16A manera de un árbol, está verde delante del sol, Y sus renuevos salen sobre su huerto;
17Akarnya membelit batu-batu di tanah; melilit kuat, ia tak mudah goyah.
17Vanse entretejiendo sus raíces junto á una fuente, Y enlazándose hasta un lugar pedregoso.
18Tetapi, coba, cabutlah sekarang ilalang itu, maka seolah-olah tak pernah ia ada di situ.
18Si le arrancaren de su lugar, Este negarále entonces, diciendo: Nunca te vi.
19Ya, kesenangan orang jahat cuma itu saja; orang lain datang dan menggantikan dia.
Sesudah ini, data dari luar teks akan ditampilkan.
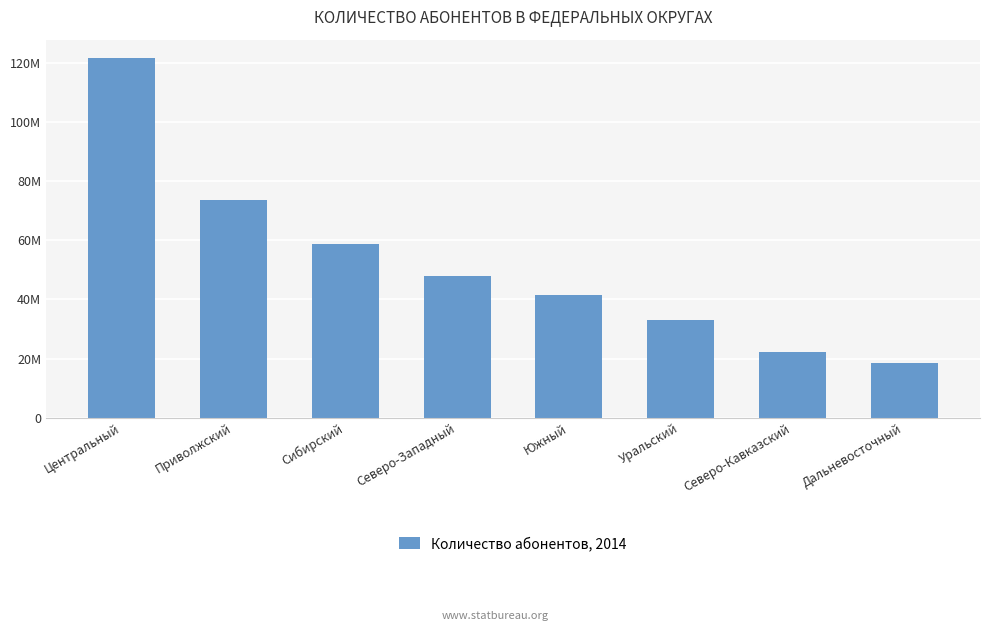

The value at Приволжский is 73721363. True or false?

True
19Ciertamente éste será el gozo de su camino; Y de la tierra de donde se traspusiere, nacerán otros.
20Tapi Allah tak pernah meninggalkan orang setia, dan tak pernah pula Ia menolong orang durhaka.
20He aquí, Dios no aborrece al perfecto, Ni toma la mano de los malignos.
21Mulutmu akan dibuat-Nya tertawa, bibirmu akan bersorak-sorak ria.
21Aun henchirá tu boca de risa, Y tus labios de júbilo.
22Pembencimu akan malu dan merasa rendah, dan rumah penjahat akan dirusak hingga musnah."
22Los que te aborrecen, serán vestidos de confusión; Y la habitación de los impíos perecerá.